The elderly man with liposarcoma in the current study had a deficient excision since pleural and descending aortic adhesions were discovered intraoperatively. Diagnosis too was not forthcoming because of its rarity in the mediastinum. This patient too died at the 3-month follow-up. There has been a solitary instance in India of a myxoid liposarcoma metastatic to the left lung and posterior mediastinum suggested on aspirate by CT-guided FNA.[25]

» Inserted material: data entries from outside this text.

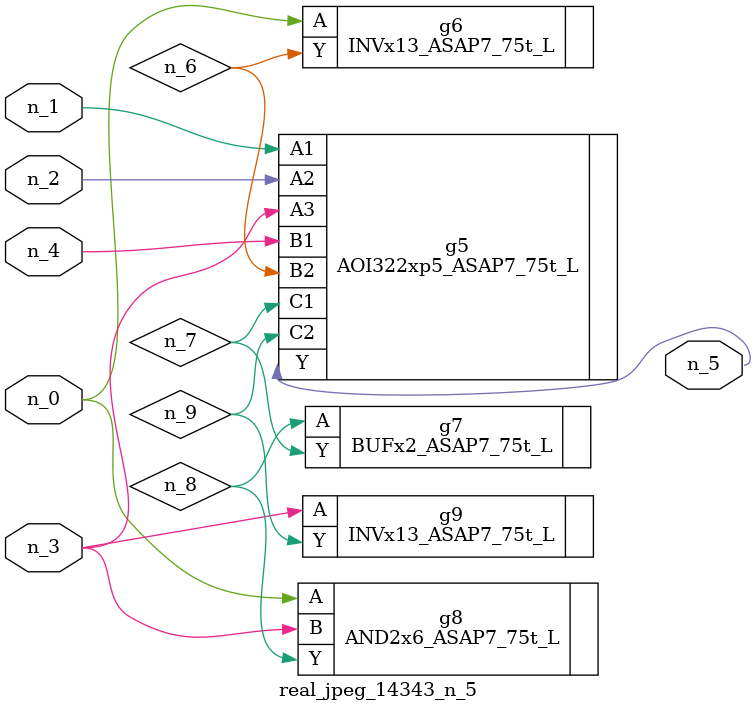
<source format=v>
module real_jpeg_14343_n_5 (n_4, n_0, n_1, n_2, n_3, n_5);

input n_4;
input n_0;
input n_1;
input n_2;
input n_3;

output n_5;

wire n_8;
wire n_6;
wire n_7;
wire n_9;

INVx13_ASAP7_75t_L g6 ( 
.A(n_0),
.Y(n_6)
);

AND2x6_ASAP7_75t_L g8 ( 
.A(n_0),
.B(n_3),
.Y(n_8)
);

AOI322xp5_ASAP7_75t_L g5 ( 
.A1(n_1),
.A2(n_2),
.A3(n_3),
.B1(n_4),
.B2(n_6),
.C1(n_7),
.C2(n_9),
.Y(n_5)
);

INVx13_ASAP7_75t_L g9 ( 
.A(n_3),
.Y(n_9)
);

BUFx2_ASAP7_75t_L g7 ( 
.A(n_8),
.Y(n_7)
);


endmodule
</source>
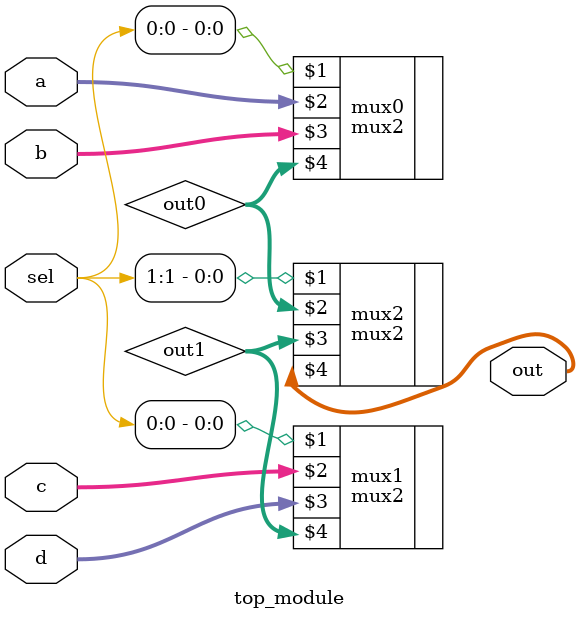
<source format=v>
module top_module (
	input [1:0] sel,
	input [7:0] a,
	input [7:0] b,
	input [7:0] c,
	input [7:0] d,
	output [7:0] out
);

	wire [7:0] out0, out1;

	mux2 mux0(sel[0], a, b, out0);
	mux2 mux1(sel[0], c, d, out1);
	mux2 mux2(sel[1], out0, out1, out);

endmodule

</source>
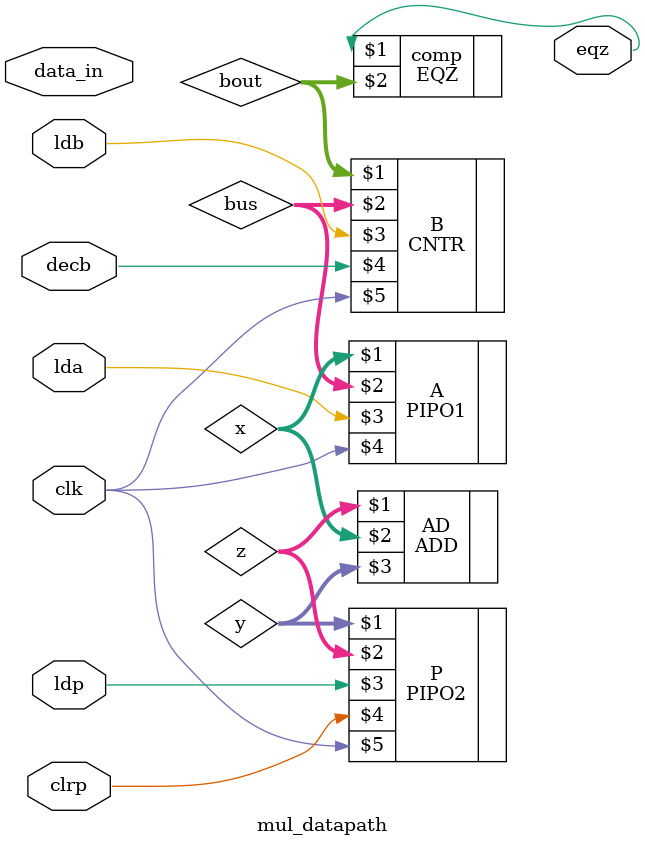
<source format=v>
module mul_datapath(eqz,lda,ldb,ldp,clrp,decb,data_in,clk);
input lda,ldb,ldp,clrp,decb,clk;
input[15:0]data_in;
output eqz;
wire [15:0]x,y,z,bout,bus;
 
PIPO1 A(x,bus,lda,clk);
PIPO2 P(y,z,ldp,clrp,clk);
CNTR B(bout,bus,ldb,decb,clk);
ADD AD(z,x,y);
EQZ comp(eqz,bout);
endmodule 

</source>
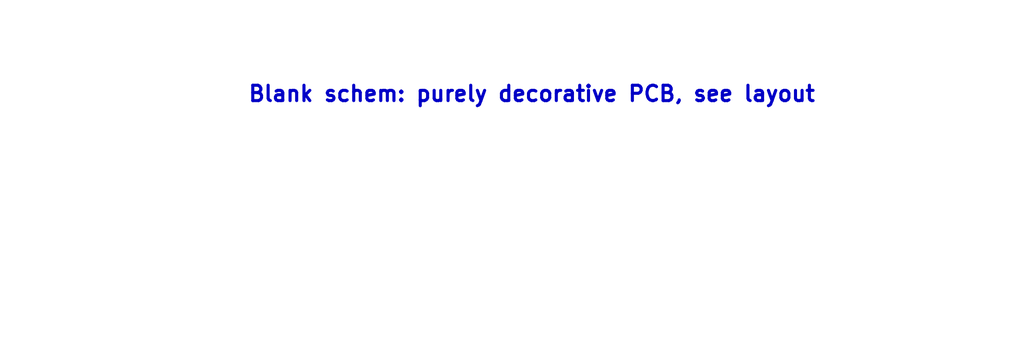
<source format=kicad_sch>
(kicad_sch (version 20230121) (generator eeschema)

  (uuid 52eba777-edc0-44a6-99b1-fa3600a1f73b)

  (paper "User" 200 70.0024)

  (title_block
    (title "Top module PCB: angled link")
    (company "Psychogenic Technologies INC")
    (comment 1 "(C) 2023 Pat Deegan")
  )

  


  (text "Blank schem: purely decorative PCB, see layout" (at 48.26 20.32 0)
    (effects (font (size 3 3) (thickness 0.6) bold) (justify left bottom))
    (uuid 698850c8-d939-4de3-bf57-837923107cea)
  )

  (sheet_instances
    (path "/" (page "1"))
  )
)

</source>
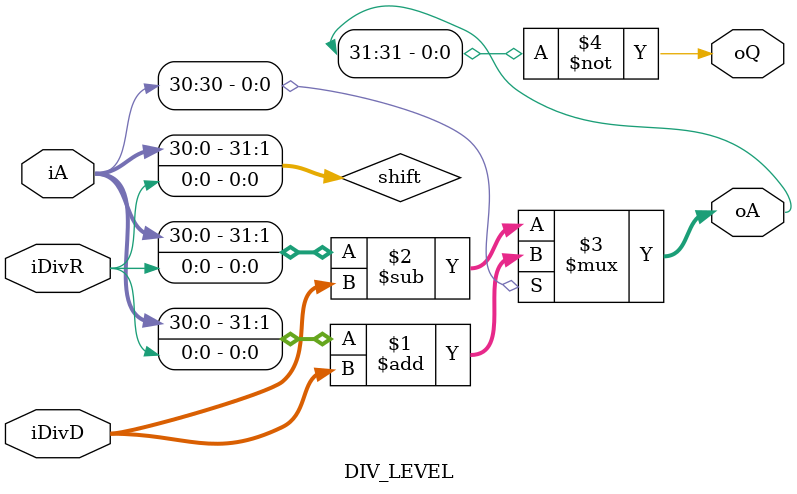
<source format=sv>
/**
 * @file DIV32.sv
 * @author Jacob Chisholm (https://Jchisholm204.github.io)
 * @brief 
 * @version 0.1
 * @date Created: 2025-05-17
 * @modified Last Modified: 2025-05-19
 *
 * @copyright Copyright (c) 2025
 */

`timescale 1ns/100ps
module DIV32(
    iSigned,
    iDivisor, iDividend,
    oQ, oR
);

input wire iSigned;
input wire [31:0] iDivisor, iDividend;
output logic [31:0] oQ, oR;

// Internal Signals for DIVisoR and DIVidenD
logic [31:0] divr, divd;

// Temporary Quotient
wire [31:0] Q;
// Accumulator
wire [31:0] A[31:0];

// Initialize the first partial remainder as 0
assign A[0] = 32'd0;

// Create 31 divisor levels
generate
    genvar i;
    for(i = 0; i < 31; i = i + 1) begin : gen_div_lvl
        DIV_LEVEL divlvl (
            .iA(A[i]),
            .iDivR(divr[31-i]),
            .iDivD(divd),
            .oA(A[i+1]),
            .oQ(Q[31-i])
        );
    end
endgenerate

// Final divisor Level
wire [31:0] shift, X, R;

assign shift = {A[31][30:0], divr[0]};
assign X = shift[31] ? shift + divd : shift - divd;
assign Q[0] = ~X[31];
// Remainder assignment
assign R = X[31] ? X + divd : X;

always_comb begin
    // Flip signs for signed division
    divr = iSigned && iDividend[31] ? (~iDividend + 1) : iDividend;
    divd = iSigned && iDivisor[31]  ? (~iDivisor + 1)  : iDivisor;

    // Compute remainder
    oR = iSigned && iDividend[31] ? (~R + 1) : R;

    // Compute quotient sign
    if (iSigned && (iDividend[31] ^ iDivisor[31]))
        oQ = (~Q + 1);  // negate result
    else
        oQ = Q;
end


endmodule

module DIV_LEVEL(
    iA, iDivD, iDivR,
    oA, oQ
);

input wire [31:0] iA, iDivD;
input wire iDivR;
// Output Accumulator
output wire [31:0] oA;
// Output Quotient
output wire oQ;

wire [31:0] shift;

// Shift in the next bit of the quotient
assign shift = {iA[30:0], iDivR};
// Add or subtract the divisor
assign oA = shift[31] ? shift + iDivD : shift - iDivD;
// Output 1 to result if the add/sub result was positive
assign oQ = ~oA[31];
// assign oQ = 1'b0;

endmodule

</source>
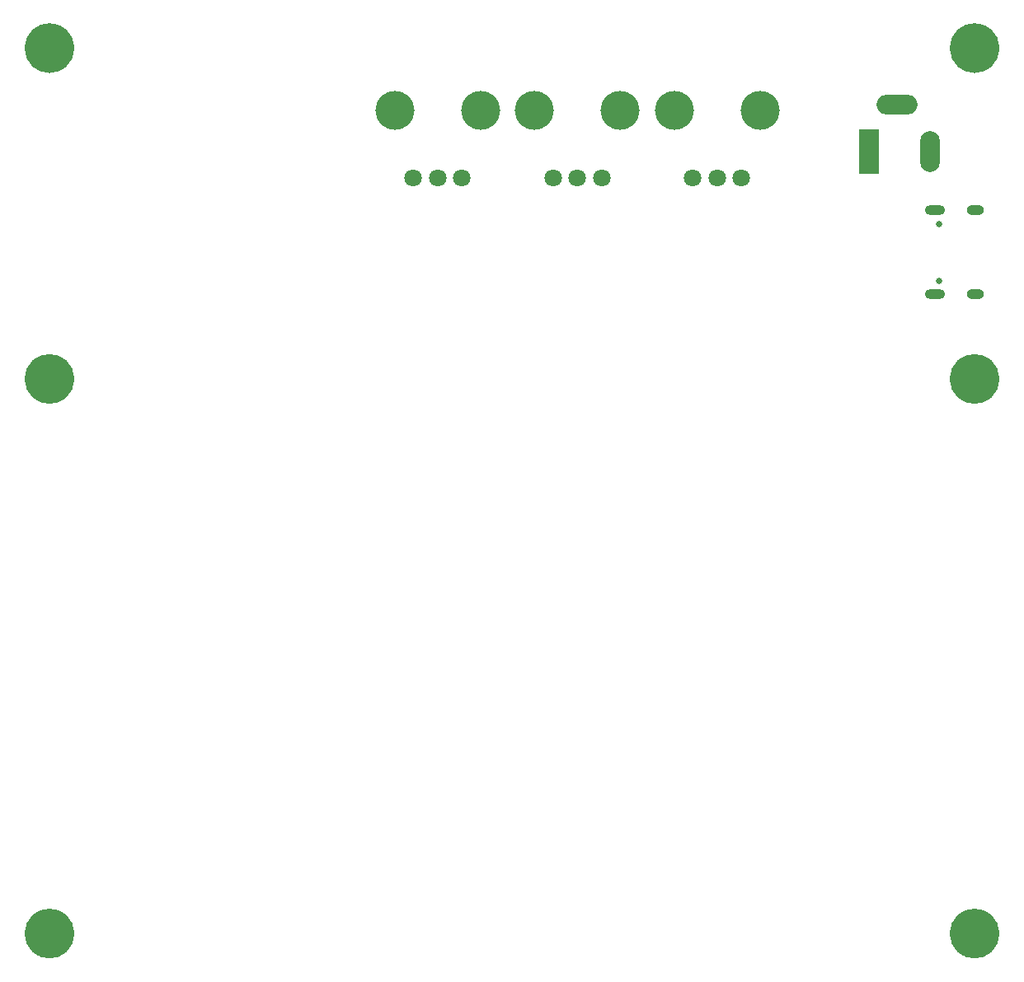
<source format=gbs>
G04 #@! TF.GenerationSoftware,KiCad,Pcbnew,8.0.4*
G04 #@! TF.CreationDate,2024-08-02T19:36:34-07:00*
G04 #@! TF.ProjectId,backlight,6261636b-6c69-4676-9874-2e6b69636164,rev?*
G04 #@! TF.SameCoordinates,Original*
G04 #@! TF.FileFunction,Soldermask,Bot*
G04 #@! TF.FilePolarity,Negative*
%FSLAX46Y46*%
G04 Gerber Fmt 4.6, Leading zero omitted, Abs format (unit mm)*
G04 Created by KiCad (PCBNEW 8.0.4) date 2024-08-02 19:36:34*
%MOMM*%
%LPD*%
G01*
G04 APERTURE LIST*
%ADD10C,2.575000*%
%ADD11C,4.000000*%
%ADD12C,1.800000*%
%ADD13C,2.200000*%
%ADD14O,1.800000X1.000000*%
%ADD15O,2.100000X1.000000*%
%ADD16C,0.650000*%
%ADD17O,4.200000X2.000000*%
%ADD18O,2.000000X4.200000*%
%ADD19R,2.000000X4.600000*%
G04 APERTURE END LIST*
D10*
X180787500Y-88500000D02*
G75*
G02*
X178212500Y-88500000I-1287500J0D01*
G01*
X178212500Y-88500000D02*
G75*
G02*
X180787500Y-88500000I1287500J0D01*
G01*
X85787500Y-88500000D02*
G75*
G02*
X83212500Y-88500000I-1287500J0D01*
G01*
X83212500Y-88500000D02*
G75*
G02*
X85787500Y-88500000I1287500J0D01*
G01*
X85787500Y-54500000D02*
G75*
G02*
X83212500Y-54500000I-1287500J0D01*
G01*
X83212500Y-54500000D02*
G75*
G02*
X85787500Y-54500000I1287500J0D01*
G01*
X85787500Y-145500000D02*
G75*
G02*
X83212500Y-145500000I-1287500J0D01*
G01*
X83212500Y-145500000D02*
G75*
G02*
X85787500Y-145500000I1287500J0D01*
G01*
X180787500Y-145500000D02*
G75*
G02*
X178212500Y-145500000I-1287500J0D01*
G01*
X178212500Y-145500000D02*
G75*
G02*
X180787500Y-145500000I1287500J0D01*
G01*
X180787500Y-54500000D02*
G75*
G02*
X178212500Y-54500000I-1287500J0D01*
G01*
X178212500Y-54500000D02*
G75*
G02*
X180787500Y-54500000I1287500J0D01*
G01*
D11*
X148667843Y-60870000D03*
X157467843Y-60870000D03*
D12*
X155567843Y-67870000D03*
X153067843Y-67870000D03*
X150567843Y-67870000D03*
D11*
X134317843Y-60870000D03*
X143117843Y-60870000D03*
D12*
X141217843Y-67870000D03*
X138717843Y-67870000D03*
X136217843Y-67870000D03*
D11*
X119967843Y-60870000D03*
X128767843Y-60870000D03*
D12*
X126867843Y-67870000D03*
X124367843Y-67870000D03*
X121867843Y-67870000D03*
D13*
X179500000Y-88500000D03*
X84500000Y-88500000D03*
X84500000Y-54500000D03*
X84500000Y-145500000D03*
D14*
X179575000Y-71180000D03*
D15*
X175395000Y-71180000D03*
D14*
X179575000Y-79820000D03*
D15*
X175395000Y-79820000D03*
D16*
X175895000Y-72610000D03*
X175895000Y-78390000D03*
D17*
X171550000Y-60350000D03*
D18*
X174950000Y-65150000D03*
D19*
X168650000Y-65150000D03*
D13*
X179500000Y-145500000D03*
X179500000Y-54500000D03*
M02*

</source>
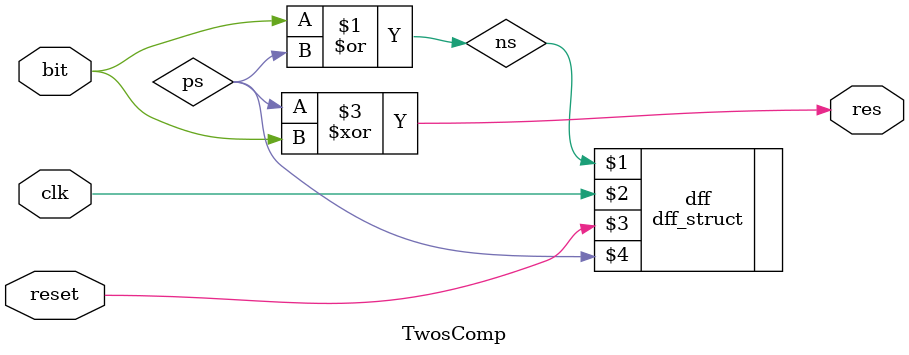
<source format=v>
/*
Assignment 5
Problem no: 2
Semester: 5th
Group: 28
Members: 
Aryan Singh (19CS30007)
Abhinandan De (19CS10069)
*/

`timescale 1ns/1ns

`ifndef _TwosComp_v_
`define _TwosComp_v_
`include "Dff.v"

// module dff_struct(D, Clk, Reset, Q);

module TwosComp(
        input reset,
        input bit,
        input clk,
        output reg res
    );
    
    wire ps, ns;
    assign ns = bit | ps; // next state logic
    dff_struct dff(ns, clk, reset, ps);  // to store the state
    always @(*) res = ps ^ bit; // output logic

endmodule // PG_Generator

`endif // _PGGenerator_v_

// state  encoding description
// A        0           Have not seen 1
// B        1           have seen 1
// NS  Logic 
// PS\Input
//    0   1
// 0  0   1
// 1  1   1
// NS = Input + PS = Input or PS

// Output Logic
// Ps\Input
//    0   1
// 0  0   1  
// 1  1   0
// output = Input*PS' + Input'*PS = Input xor PS
</source>
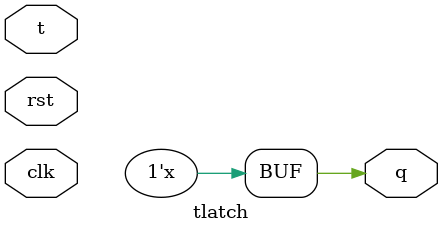
<source format=v>
module tlatch(t,clk,rst,q);
  input clk,rst,t;
  output reg q;
  reg temp;
  
  always@(clk,rst,t)
    begin
      if(clk)
        if(rst)
          temp<=0;
        else
          if(t)
            temp<=~temp;
          else
            temp<=temp;
      
      q<=temp;       
     
    end
  
endmodule

</source>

The IHC of PS is nonspecific. It is advisable to check for specific markers and if these are negative, only then arrive at this diagnosis. So a definite panel does not exist though CD34 may sometimes be positive. The close congener of this tumor, the atypical fibroxanthoma found in the skin may be positive for CD10, CD68 with focal smooth muscle actin (SMA), and CD34 positivity though they are not definitive but are supportive in the diagnosis.[26]

CONCLUSION

The 12 cases offered in the present study of unusual mediastinal lesions were widely diverse in their clinical appearance, radiologic impression, and morphologic interpretation. Due to their recondite location, morphologic diagnosis was not easily forthcoming and radiology too was shortcoming. Even knowledge of the compartment in the mediastinum where these lesions arose was of little help. The microscopic appearance of each of these lesions was hardly in harmony with what is expected and generally seen in this location. The cases of primary squamous cell carcinoma and SCC, LCH, melanocytoma, liposarcoma and PS, and GIST are unanticipated and very rarely have paradigms in the mediastinum. A high index of suspicion and immunohistochemical expression played a substantial role in arriving at the final diagnosis. It was, however, unfortunate that most of these unexpected malignant lesions had a bad prognosis; death within a few months of diagnosis was the consequence in many cases.